─── Input data

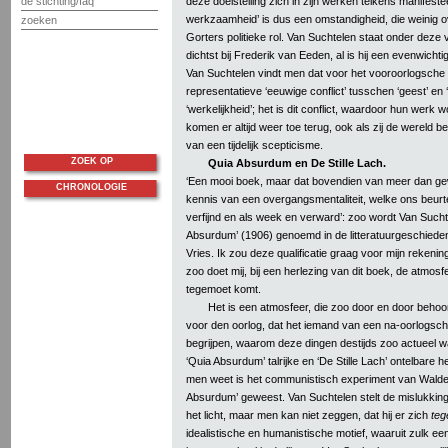
de stichting/faq
deze doelstelling zich in zijn werken telkens manifestee
werkzaamheid’ is dus een omstandigheid, die weinig 
zoeken
Gorters politieke rol. Van Suchtelen staat onder deze
dichtst bij Frederik van Eeden, al is hij een evenwichti
Van Suchtelen vindt men dat voor het vooroorlogsche
representatieve ‘eeuwige conflict’ tusschen ‘geest’ en ‘
‘werkelijkheid’; het is dit conflict, waardoor hun werk 
komen er altijd weer toe terug, ook als zij de wereld b
van een tijdelijk scepticisme.
ZOEK OP
Quia Absurdum en De Stille Lach.
‘Een mooi boek, maar dat bovendien van meer dan ge
CHRONOLOGIE
kennis van een overgangsmentaliteit, welke ons beurte
verfijnd en als week en verward’: zoo wordt Van Such
Absurdum’ (1906) genoemd in de litteratuurgeschiede
Vries. Ik zou deze qualificatie graag voor mijn rekeni
zoo doet mij, bij een herlezing van dit boek, de atmosfee
tegemoet komt.
Het is een atmosfeer, die zoo door en door behoo
voor den oorlog, dat het iemand van een na-oorlogsch
begrijpen, waarom deze dingen destijds zoo actueel w
‘Quia Absurdum’ talrijke en ‘De Stille Lach’ ontelbare
men weet is het communistisch experiment van Walden
Absurdum’ geweest. Van Suchtelen stelt de mislukking 
het licht, maar men kan niet zeggen, dat hij er zich
teg
idealistische en humanistische motief, waaruit zulk ee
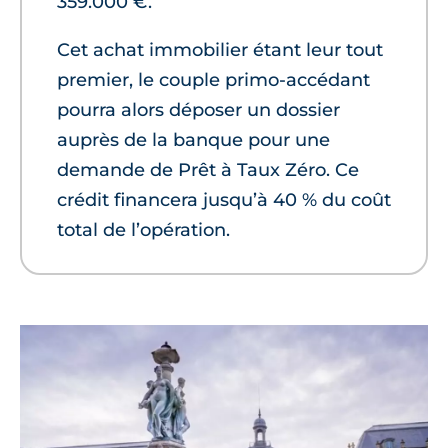
359.000 €.
Cet achat immobilier étant leur tout
premier, le couple primo-accédant
pourra alors déposer un dossier
auprès de la banque pour une
demande de Prêt à Taux Zéro. Ce
crédit financera jusqu’à 40 % du coût
total de l’opération.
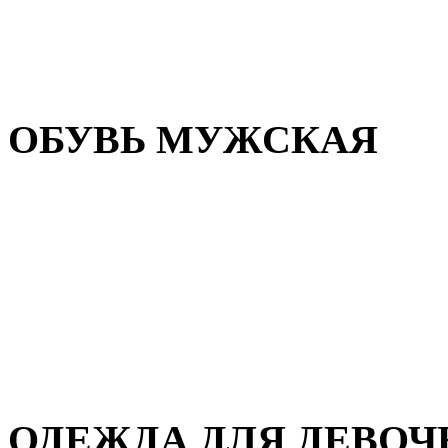
Резиновая обувь
Зимние сапоги и ботинки
Домашняя обувь
ОБУВЬ МУЖСКАЯ
Летняя обувь
Кеды и кроссовки
Полуботинки и мокасины
Демисезонная обувь
Зимняя обувь
Домашняя обувь
ОДЕЖДА ДЛЯ ДЕВОЧ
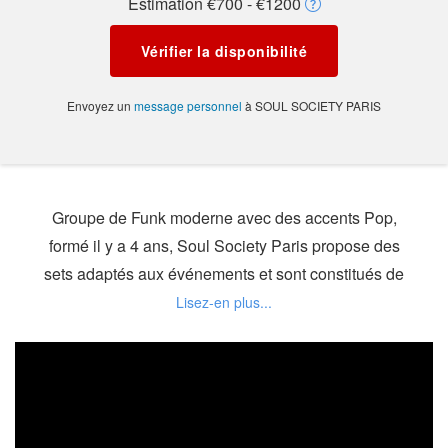
Estimation €700 - €1200
Vérifier la disponibilité
Envoyez un
message personnel
à SOUL SOCIETY PARIS
Groupe de Funk moderne avec des accents Pop,
formé il y a 4 ans, Soul Society Paris propose des
sets adaptés aux événements et sont constitués de
classiques du genre (Jamiroquai, M.Jackson, S.
Wonder, Chaka Khan...) mais aussi de morceaux
plus récents et réarrangés en mode funk (Parcels,
Incognito, Jawny, Dua Lipa, Céleste,…) pour un
maximum d'ambiance.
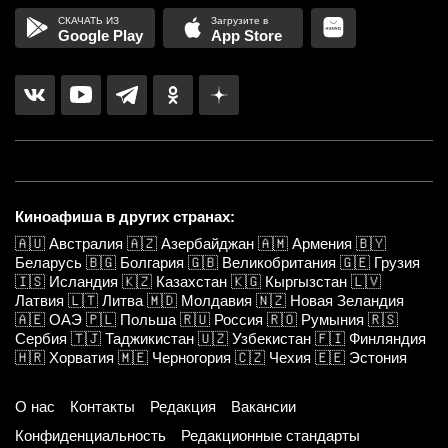
Google Play
App Store
Киноафиша в других странах:
🇦🇺
Австралия
🇦🇿
Азербайджан
🇦🇲
Армения
🇧🇾
Беларусь
🇧🇬
Болгария
🇬🇧
Великобритания
🇬🇪
Грузия
🇮🇸
Исландия
🇰🇿
Казахстан
🇰🇬
Кыргызстан
🇱🇻
Латвия
🇱🇹
Литва
🇲🇩
Молдавия
🇳🇿
Новая Зеландия
🇦🇪
ОАЭ
🇵🇱
Польша
🇷🇺
Россия
🇷🇴
Румыния
🇷🇸
Сербия
🇹🇯
Таджикистан
🇺🇿
Узбекистан
🇫🇮
Финляндия
🇭🇷
Хорватия
🇲🇪
Черногория
🇨🇿
Чехия
🇪🇪
Эстония
О нас
Контакты
Редакция
Вакансии
Конфиденциальность
Редакционные стандарты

──────

## [What you should do]
An exact copy of the line containing "Азербайджан" and all lines after it, through the last line of the entries, is the required answer.

## [Result of the exercise]
Азербайджан
🇦🇲
Армения
🇧🇾
Беларусь
🇧🇬
Болгария
🇬🇧
Великобритания
🇬🇪
Грузия
🇮🇸
Исландия
🇰🇿
Казахстан
🇰🇬
Кыргызстан
🇱🇻
Латвия
🇱🇹
Литва
🇲🇩
Молдавия
🇳🇿
Новая Зеландия
🇦🇪
ОАЭ
🇵🇱
Польша
🇷🇺
Россия
🇷🇴
Румыния
🇷🇸
Сербия
🇹🇯
Таджикистан
🇺🇿
Узбекистан
🇫🇮
Финляндия
🇭🇷
Хорватия
🇲🇪
Черногория
🇨🇿
Чехия
🇪🇪
Эстония
О нас
Контакты
Редакция
Вакансии
Конфиденциальность
Редакционные стандарты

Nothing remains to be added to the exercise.